Published July 21st, 2010
Police Department's Challenges
By Sophie Braccini
Moraga used to claim 13 police officer positions; now the number is 11. "We were never at 13," says Chief of Police Robert Priebe, "our department has suffered an unsustainable turnover rate (183% over the last 11 years), and we are now at 10 with an 11th officer in the recruitment process." The Chief says the staffing issue is due to insufficient funding. But with a reorganized force that will now include a detective position, and a new financial package being negotiated with the Town, he hopes to stabilize his force to keep and even develop his officers in town.
"There are different factors that contribute to the financial pressure we are under," explains Priebe, "our force has committed to be part of a global communication system that was designed after the shortfalls noticed during the Oakland fire.
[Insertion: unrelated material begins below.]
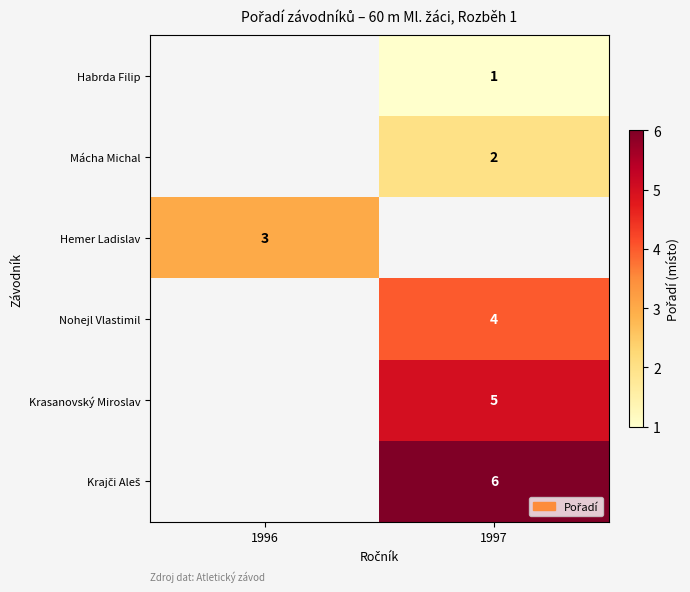

The value of Krasanovský Miroslav at 1997 is 5. True or false?

True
That participation comes with the need for our department to install expensive radio equipment in all our cars and to subscribe to the monthly maintenance of this equipment." Faced with the capital expense, Priebe proposed to use the State of California's "COPS" (Citizen's Options for Public Safety) allocation to buy equipment rather than finance the 13th officer that was a COPS-funded position
According to Priebe, the high turn-over rate puts an additional financial burden on the Town. "When we lose an officer it takes time to recruit a new person, get that person through all the mandatory checks and the additional 14-week training period," says Priebe, "during the interim, other officers have to work overtime, which costs the Town more." The chief estimates that cost at about $83,000, and adds that this figure does not take into account the loss of experience in the department and the increased fatigue of the officers.
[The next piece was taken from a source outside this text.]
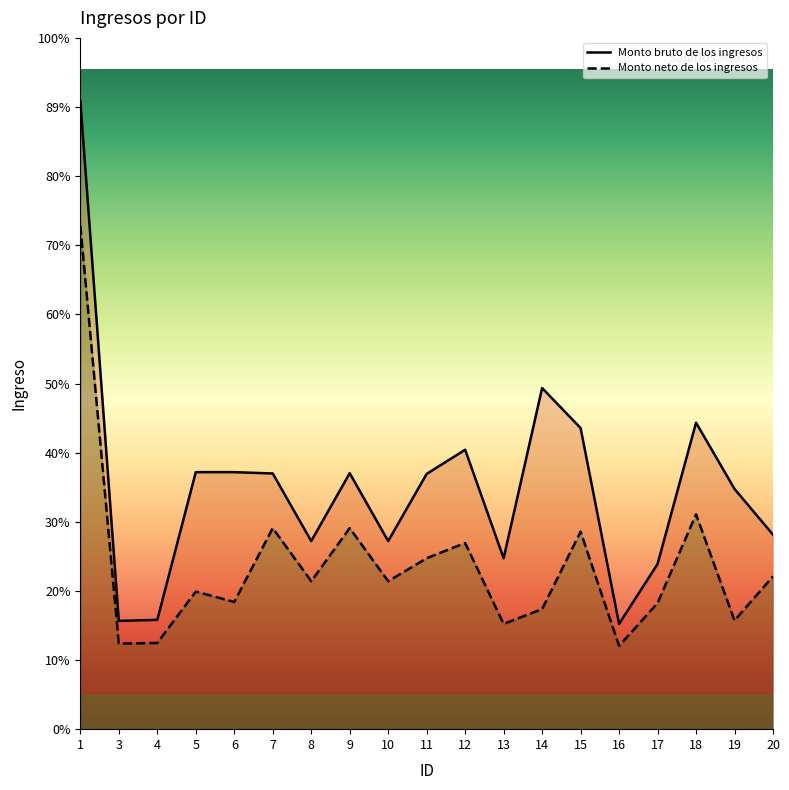

Which series has the widest spread of values?

Monto bruto de los ingresos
Priebe explains that the reason officers leave is financial. "The retirement plan in Moraga is currently a '2 at 50' system, meaning that an officer who retires at 50 years of age would receive a pension equivalent to 2 percent of the average of his best three years multiplied by his total number of years worked." Other jurisdictions operated under a similar plan but at 3% rather than 2%. "The Town has been negotiating a new plan with the officers," said Priebe, "the negotiations are not over yet, but I have heard very positive feedback so far."
Priebe's plan is to function with a force of 11: 1 Chief, 1 Lieutenant, 1 Detective, 1 Sergeant and 7 Officers. "Once we have bought all our equipment and if the State continues to fund 'COPS', we will be able to open a 12th position." Priebe believes that residents will not be able to overlook the long term cost of sustaining a stable police force. "The Fire Department had to levy a parcel tax," concludes Priebe, "if Moraga cannot generate more revenue through other means, may be such a revenue source will have to be established for the Police Department."